Looking for an engine wiring diagram for a lionel GP-7 Santa Fe 8250
this was part of a lot I picked up at a yard sale. Everything was in a large box with several engines but looks like the previous owner like to dismantal everything. I have the K-line blue hard book but no reference to this engine, any help would be great


----------



## sjm9911 (Dec 20, 2012)

If that is from the seventies, the info is on the Lionel site. Go to Lionel. Com, click on customer service. On the left side of the page is a pull down Window, find supplement 1-9, I think it's in there. Someone else might be able to post the exact page. It has a lot of info. I could never have found it without this fourm, they had to show me where that was. Good luck.


----------



## CKCECB (Feb 22, 2013)

Download Supplement 1-9

Your GP is on pg 1-19 (which is pg 50)

E-unit wiring is on page 16-1 (which is pg 460)

They really didn't have wiring diagrams or schmematics.


----------



## gunrunnerjohn (Nov 10, 2010)

Start at the Lionel Service Manuals page.

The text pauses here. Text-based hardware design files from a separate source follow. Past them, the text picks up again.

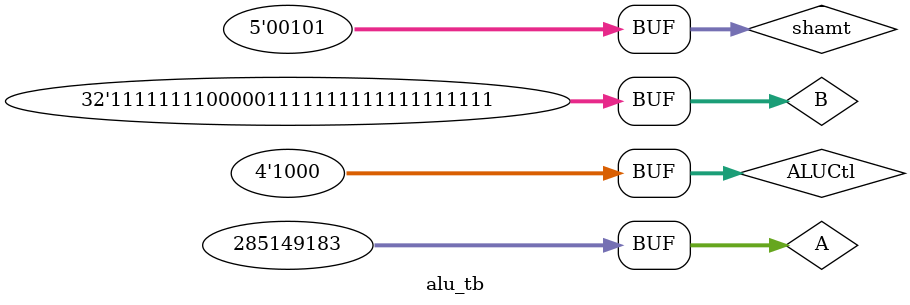
<source format=v>
module MIPSALU (ALUCtl,A,B,shamt,ALUout,zero);
input [3:0] ALUCtl;
input [4:0] shamt;
input [31:0] A,B;
output reg [31:0] ALUout;
output zero;
assign zero=(ALUout==0);
always @(ALUCtl, A,B)
case (ALUCtl) 
4'b0000: ALUout<=A&B;
4'b0001: ALUout<=A|B;
4'b0010: ALUout<=A+B;
4'b0011: ALUout<=A-B;
4'b0100: ALUout<=A<B?1:0;//slt 
4'b0101: ALUout<=~(A|B);//nor
4'b0110: ALUout<=(B<<shamt);//sll
4'b0111: ALUout<=($signed(B) >>> shamt);//sra 
4'b1000: ALUout<=(B>>shamt);//srl
4'b1001: ALUout<=A^B;//xor
default: ALUout<={32{1'bx}};
endcase
endmodule

module alu_tb();
reg[3:0]ALUCtl;
reg[31:0]A,B;
reg[4:0]shamt;
wire[31:0]ALUout;
wire zero;
MIPSALU tb (ALUCtl,A,B,shamt,ALUout,zero);
initial 
begin
$monitor ("aluout is %b ",ALUout);
ALUCtl=4'b0111;
A=32'b11111111_11111111_00000111_11111111;
shamt=5'b00101;
#3
ALUCtl=4'b0101;
A=32'b00010000_11111111_00000111_11111111;
B=32'b11111111_00000111_11111111_11111111;
shamt=5'b00101;

#3
ALUCtl=4'b0100;
A=32'b00010000_11111111_00000111_11111111;
B=32'b11111111_00000111_11111111_11111111;

#3
ALUCtl=4'b1000;
A=32'b00010000_11111111_00000111_11111111;
B=32'b11111111_00000111_11111111_11111111;
shamt=5'b00101;

end
endmodule 
</source>
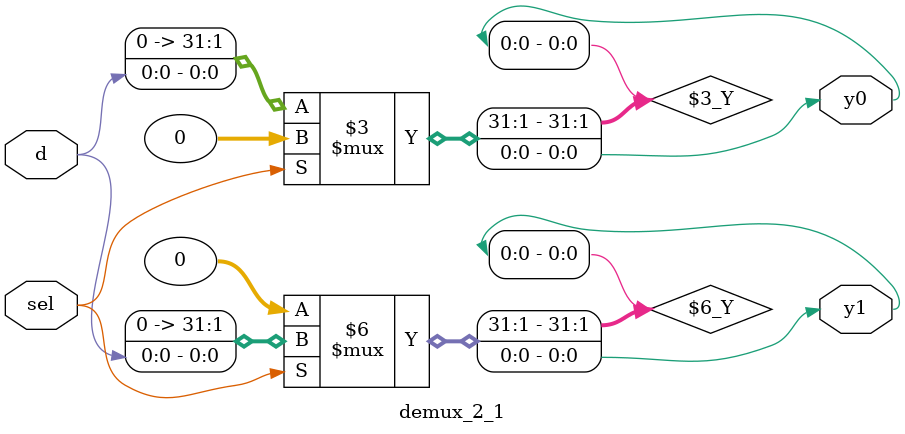
<source format=v>
module demux_2_1(
  input d,
  input  sel,
  output  y0,
  output  y1);
  
  assign y0= (sel==0) ? d : 0;
  assign y1= (sel==1) ? d : 0;
    endmodule

</source>
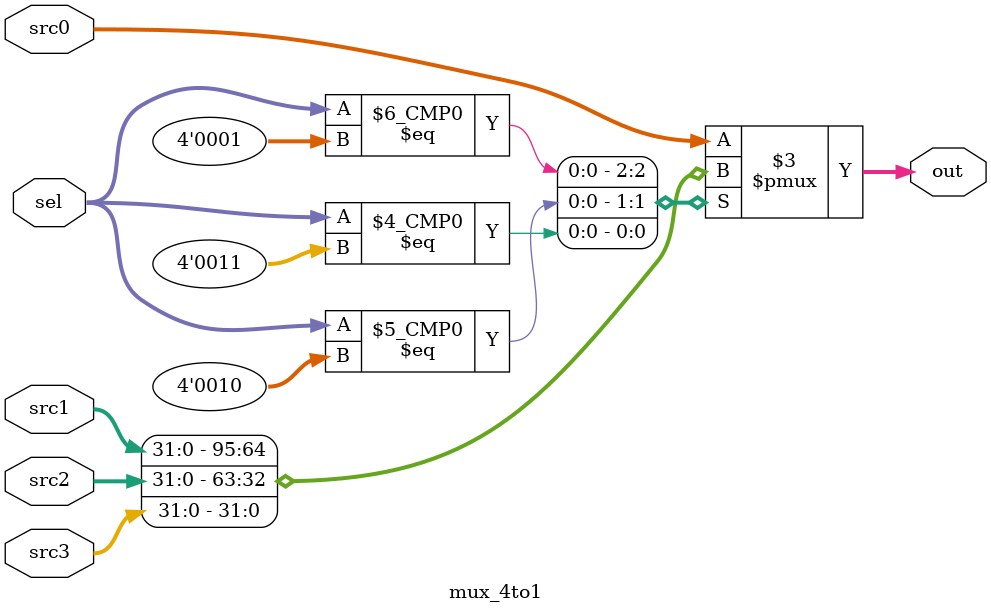
<source format=sv>

module mux_4to1 #(
  parameter DATAWIDTH = 32
) (
  output logic[DATAWIDTH - 1 : 0] out,
  input [3:0] sel,
  input [DATAWIDTH - 1 : 0] src0,
  input [DATAWIDTH - 1 : 0] src1,
  input [DATAWIDTH - 1 : 0] src2,
  input [DATAWIDTH - 1 : 0] src3
);

  always_comb begin : mux
    case (sel)
      3'b0: begin
        out = src0;
      end
      3'b1: begin
        out = src1;
      end
      3'd2: begin
        out = src2;
      end
      3'd3: begin
        out = src3;
      end
      default: begin
        out = src0;
      end
    endcase
  end : mux
endmodule

</source>
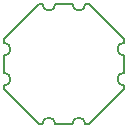
<source format=gko>
G04 DipTrace 3.0.0.2*
G04 DRV2605L_ADJUSTED2.gko*
%MOIN*%
G04 #@! TF.FileFunction,Profile*
G04 #@! TF.Part,Single*
%ADD11C,0.005512*%
%FSLAX26Y26*%
G04*
G70*
G90*
G75*
G01*
G04 BoardOutline*
%LPD*%
X-178Y271547D2*
D11*
G02X-178Y228240I0J-21654D01*
G01*
X228168Y-106D2*
G02X271475Y-106I21654J0D01*
G01*
X-178Y171547D2*
G02X-178Y128240I0J-21654D01*
G01*
X399822Y271547D2*
G03X399822Y228240I0J-21654D01*
G01*
Y171547D2*
G03X399822Y128240I0J-21654D01*
G01*
X128168Y399894D2*
G03X171475Y399894I21654J0D01*
G01*
X228168D2*
G03X271475Y399894I21654J0D01*
G01*
X128168Y-106D2*
G02X171475Y-106I21654J0D01*
G01*
X-178Y116390D2*
X116318Y-106D1*
X-178Y283398D2*
X116318Y399894D1*
X283325D2*
X399822Y283398D1*
Y116390D2*
X283325Y-106D1*
X-178Y116390D2*
Y128240D1*
Y171547D2*
Y228240D1*
Y271547D2*
Y283398D1*
X116318Y399894D2*
X128168D1*
X171475D2*
X228168D1*
X271475D2*
X283325D1*
X399822Y283398D2*
Y271547D1*
Y228240D2*
Y171547D1*
Y128240D2*
Y116390D1*
X271475Y-106D2*
X283325D1*
X171475D2*
X228168D1*
X116318D2*
X128168D1*
M02*

</source>
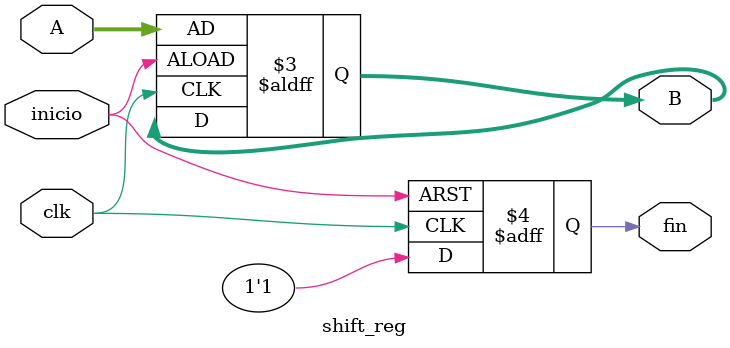
<source format=v>
`timescale 1ns / 1ps

module shift_reg#(  
    parameter N=64)(
    input clk,
    input inicio,
    input [(N-1):0] A,
    output reg [(N-1):0] B,
    output reg fin);
        
    initial
    begin
        fin=1'b1;
    end
    
    always @( negedge clk or negedge inicio )
    begin
        if(inicio)
        begin
            fin=1'b1;
        end
        else
        begin
             B<=A;
             fin=1'b0;
        end
    end
endmodule

</source>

Don't type in the lower search box, but rather select the pull-down in the upper box. You can download all the product supplements there, they're a useful resource to have.


----------



## Visions (Apr 7, 2013)

*Thanks*

just wanted to say thanks to everyone for responding


----------



## gunrunnerjohn (Nov 10, 2010)

You're welcome, don't be a stranger, let us know how it all works out.


----------